RECORDS SUPPLIED below:

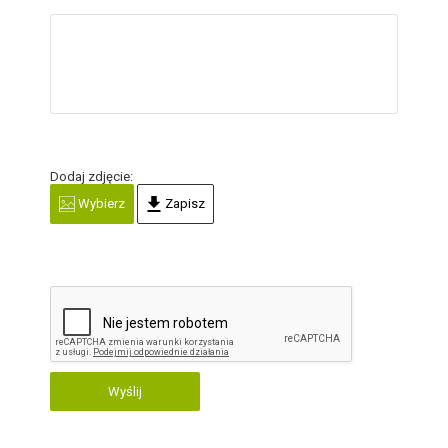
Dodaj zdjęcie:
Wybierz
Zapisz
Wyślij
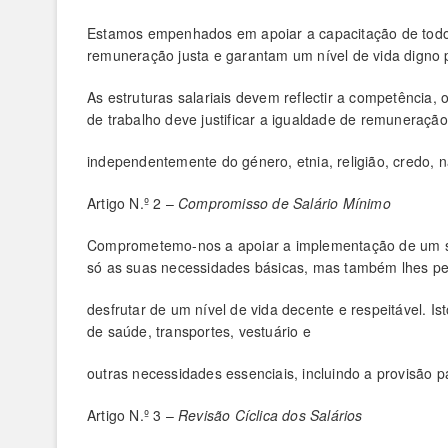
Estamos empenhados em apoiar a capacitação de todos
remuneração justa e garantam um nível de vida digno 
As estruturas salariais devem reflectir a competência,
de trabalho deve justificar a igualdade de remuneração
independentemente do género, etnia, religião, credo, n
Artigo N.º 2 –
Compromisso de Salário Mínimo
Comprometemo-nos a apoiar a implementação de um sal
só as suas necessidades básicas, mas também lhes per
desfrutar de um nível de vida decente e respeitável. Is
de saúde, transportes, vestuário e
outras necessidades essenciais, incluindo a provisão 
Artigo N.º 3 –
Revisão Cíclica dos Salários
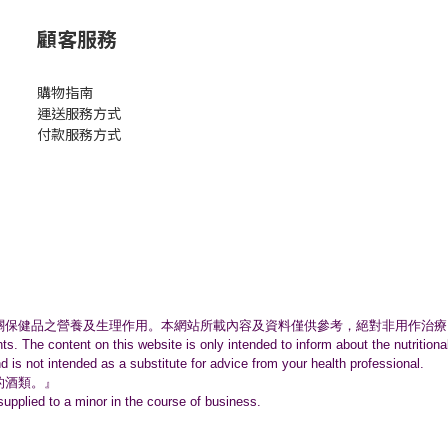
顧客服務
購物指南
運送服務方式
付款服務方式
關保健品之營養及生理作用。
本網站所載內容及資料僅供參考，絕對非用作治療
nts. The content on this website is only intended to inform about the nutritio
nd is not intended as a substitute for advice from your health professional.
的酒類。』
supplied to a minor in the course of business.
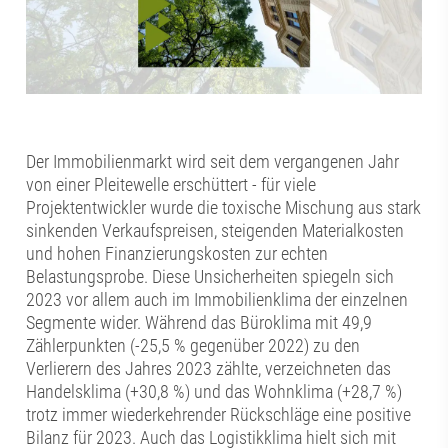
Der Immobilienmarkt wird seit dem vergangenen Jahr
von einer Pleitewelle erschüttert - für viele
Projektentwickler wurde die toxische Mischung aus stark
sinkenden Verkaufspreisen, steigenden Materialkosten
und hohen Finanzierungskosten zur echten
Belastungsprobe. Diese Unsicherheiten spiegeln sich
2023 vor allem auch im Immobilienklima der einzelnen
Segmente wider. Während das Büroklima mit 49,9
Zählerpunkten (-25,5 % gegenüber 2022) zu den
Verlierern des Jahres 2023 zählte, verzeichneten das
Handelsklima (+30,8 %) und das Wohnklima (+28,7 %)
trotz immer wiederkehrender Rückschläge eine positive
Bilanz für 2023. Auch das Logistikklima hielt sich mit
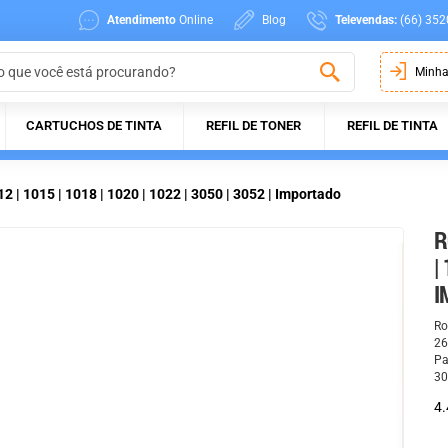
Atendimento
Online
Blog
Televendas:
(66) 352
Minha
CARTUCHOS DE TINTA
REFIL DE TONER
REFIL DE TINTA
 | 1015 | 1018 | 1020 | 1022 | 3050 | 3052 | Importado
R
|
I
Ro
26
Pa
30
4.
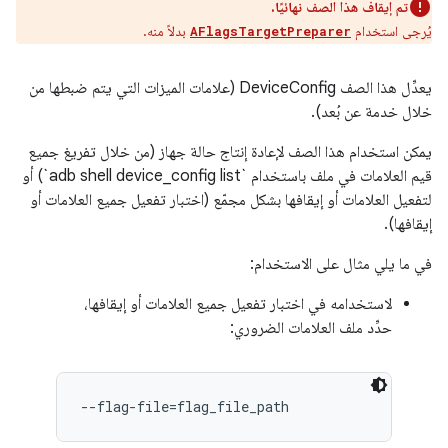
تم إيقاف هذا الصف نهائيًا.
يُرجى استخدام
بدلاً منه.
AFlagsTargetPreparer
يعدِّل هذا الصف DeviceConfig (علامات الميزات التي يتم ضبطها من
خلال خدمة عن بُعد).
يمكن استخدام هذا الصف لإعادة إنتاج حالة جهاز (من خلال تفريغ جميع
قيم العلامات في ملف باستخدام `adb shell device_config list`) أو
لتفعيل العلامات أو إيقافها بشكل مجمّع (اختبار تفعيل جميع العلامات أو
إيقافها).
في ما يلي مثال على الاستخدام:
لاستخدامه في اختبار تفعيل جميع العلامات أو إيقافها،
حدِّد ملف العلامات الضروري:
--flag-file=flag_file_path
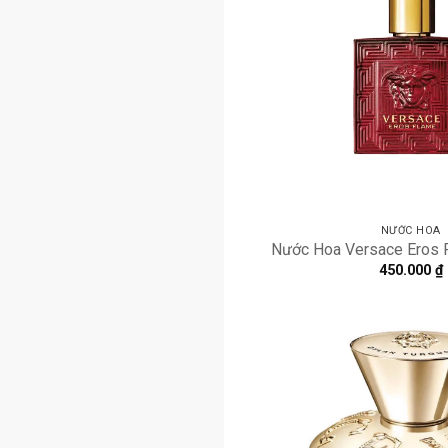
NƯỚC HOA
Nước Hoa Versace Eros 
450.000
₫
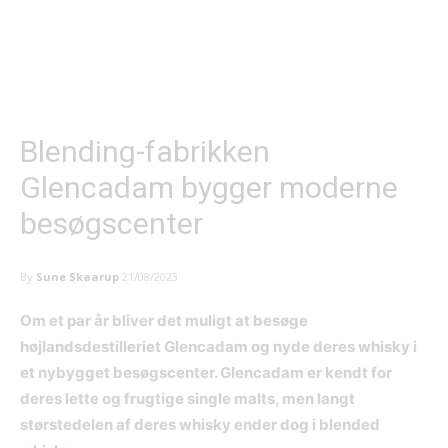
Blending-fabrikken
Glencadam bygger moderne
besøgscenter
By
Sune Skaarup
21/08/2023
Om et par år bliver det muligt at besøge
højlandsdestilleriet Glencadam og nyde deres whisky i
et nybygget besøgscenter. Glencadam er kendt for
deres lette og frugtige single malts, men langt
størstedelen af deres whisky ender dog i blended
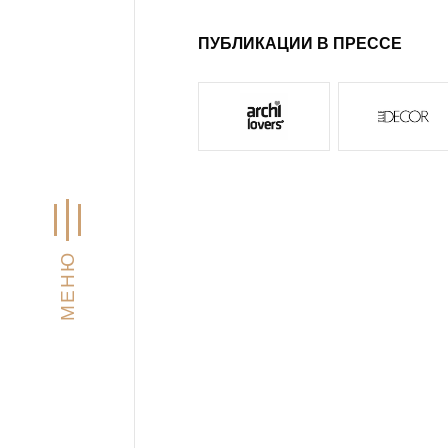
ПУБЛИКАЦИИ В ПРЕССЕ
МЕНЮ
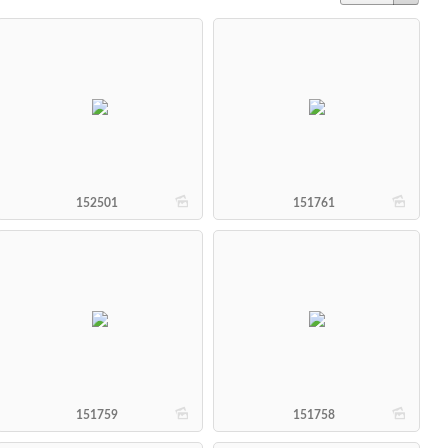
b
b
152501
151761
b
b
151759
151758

End of RECORDS SUPPLIED.
RECORDS SUPPLIED below:

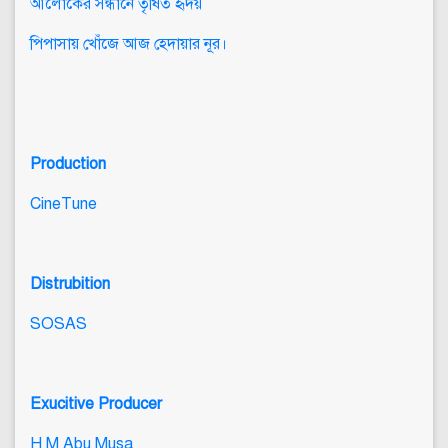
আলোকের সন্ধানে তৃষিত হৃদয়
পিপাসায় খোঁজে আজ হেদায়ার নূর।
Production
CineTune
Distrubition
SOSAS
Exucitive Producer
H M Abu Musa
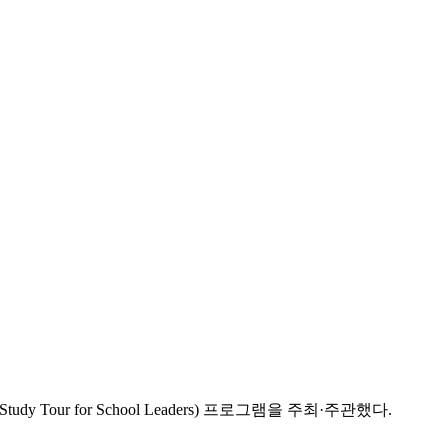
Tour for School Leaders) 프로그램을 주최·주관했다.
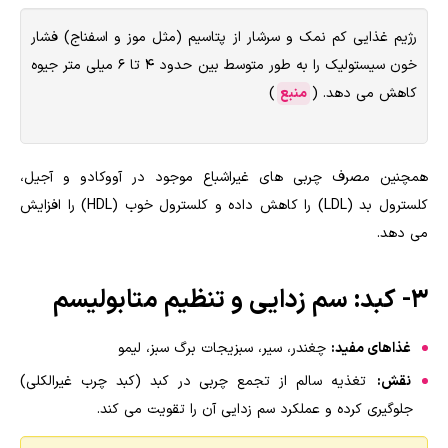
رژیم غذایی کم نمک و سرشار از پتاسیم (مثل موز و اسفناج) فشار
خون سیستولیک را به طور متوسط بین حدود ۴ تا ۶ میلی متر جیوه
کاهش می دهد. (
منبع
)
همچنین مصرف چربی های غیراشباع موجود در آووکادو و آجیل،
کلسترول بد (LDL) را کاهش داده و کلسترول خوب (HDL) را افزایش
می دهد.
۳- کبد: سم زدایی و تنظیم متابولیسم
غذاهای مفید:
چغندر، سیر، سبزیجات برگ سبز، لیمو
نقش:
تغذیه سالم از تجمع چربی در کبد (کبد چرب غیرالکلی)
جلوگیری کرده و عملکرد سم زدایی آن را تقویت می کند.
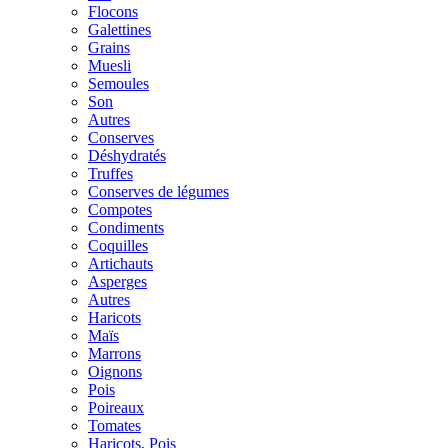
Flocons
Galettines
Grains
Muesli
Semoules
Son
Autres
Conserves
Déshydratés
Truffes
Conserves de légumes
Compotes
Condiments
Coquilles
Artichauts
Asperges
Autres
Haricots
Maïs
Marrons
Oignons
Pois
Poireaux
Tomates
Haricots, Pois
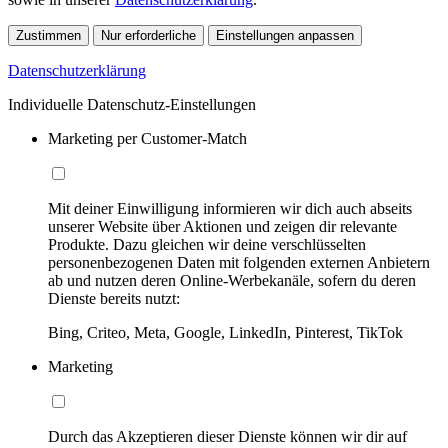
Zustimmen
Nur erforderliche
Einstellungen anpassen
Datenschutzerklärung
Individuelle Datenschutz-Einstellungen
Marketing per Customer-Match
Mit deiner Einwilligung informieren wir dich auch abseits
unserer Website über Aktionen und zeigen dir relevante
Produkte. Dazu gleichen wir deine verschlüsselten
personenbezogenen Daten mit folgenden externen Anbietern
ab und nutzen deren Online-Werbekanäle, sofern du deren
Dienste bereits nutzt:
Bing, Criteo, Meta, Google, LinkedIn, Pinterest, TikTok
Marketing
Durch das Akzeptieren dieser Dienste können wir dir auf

End of RECORDS SUPPLIED.
RECORDS SUPPLIED below:

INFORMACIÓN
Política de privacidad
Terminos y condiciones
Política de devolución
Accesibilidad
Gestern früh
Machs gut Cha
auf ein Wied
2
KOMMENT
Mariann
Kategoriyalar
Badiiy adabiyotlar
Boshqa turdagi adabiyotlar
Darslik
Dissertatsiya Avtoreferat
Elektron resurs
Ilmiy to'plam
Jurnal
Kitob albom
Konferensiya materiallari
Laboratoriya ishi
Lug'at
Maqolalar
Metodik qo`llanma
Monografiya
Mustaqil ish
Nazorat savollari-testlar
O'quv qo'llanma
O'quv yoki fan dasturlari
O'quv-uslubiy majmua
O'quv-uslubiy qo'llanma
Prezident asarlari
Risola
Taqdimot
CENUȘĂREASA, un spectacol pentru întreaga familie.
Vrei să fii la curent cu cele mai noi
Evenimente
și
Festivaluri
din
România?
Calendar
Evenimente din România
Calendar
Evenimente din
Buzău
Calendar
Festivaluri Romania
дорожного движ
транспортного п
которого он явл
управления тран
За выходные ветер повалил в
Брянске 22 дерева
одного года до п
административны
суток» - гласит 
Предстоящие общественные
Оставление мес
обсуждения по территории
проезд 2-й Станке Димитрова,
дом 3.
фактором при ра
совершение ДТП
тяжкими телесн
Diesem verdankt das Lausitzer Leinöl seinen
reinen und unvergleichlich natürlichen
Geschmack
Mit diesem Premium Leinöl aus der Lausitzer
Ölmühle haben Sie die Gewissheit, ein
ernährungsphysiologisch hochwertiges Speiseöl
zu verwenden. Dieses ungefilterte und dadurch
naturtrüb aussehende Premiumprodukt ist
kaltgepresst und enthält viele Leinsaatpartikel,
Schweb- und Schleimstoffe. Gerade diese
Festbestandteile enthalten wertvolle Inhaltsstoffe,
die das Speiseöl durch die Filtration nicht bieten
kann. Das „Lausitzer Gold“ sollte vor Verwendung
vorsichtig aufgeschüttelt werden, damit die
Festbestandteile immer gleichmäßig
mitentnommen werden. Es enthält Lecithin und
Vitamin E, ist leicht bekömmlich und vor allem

End of RECORDS SUPPLIED.

- [TASK INSTRUCTIONS]:
Copy the lines from the items above, beginning with the line that contains "Der Immobilienmarkt wird" and continuing through the line that contains "Handelsklima (+30,8 %)", with both of those lines included.

- [WRITTEN ANSWER]:
Der Immobilienmarkt wird seit dem vergangenen Jahr
von einer Pleitewelle erschüttert - für viele
Projektentwickler wurde die toxische Mischung aus stark
sinkenden Verkaufspreisen, steigenden Materialkosten
und hohen Finanzierungskosten zur echten
Belastungsprobe. Diese Unsicherheiten spiegeln sich
2023 vor allem auch im Immobilienklima der einzelnen
Segmente wider. Während das Büroklima mit 49,9
Zählerpunkten (-25,5 % gegenüber 2022) zu den
Verlierern des Jahres 2023 zählte, verzeichneten das
Handelsklima (+30,8 %) und das Wohnklima (+28,7 %)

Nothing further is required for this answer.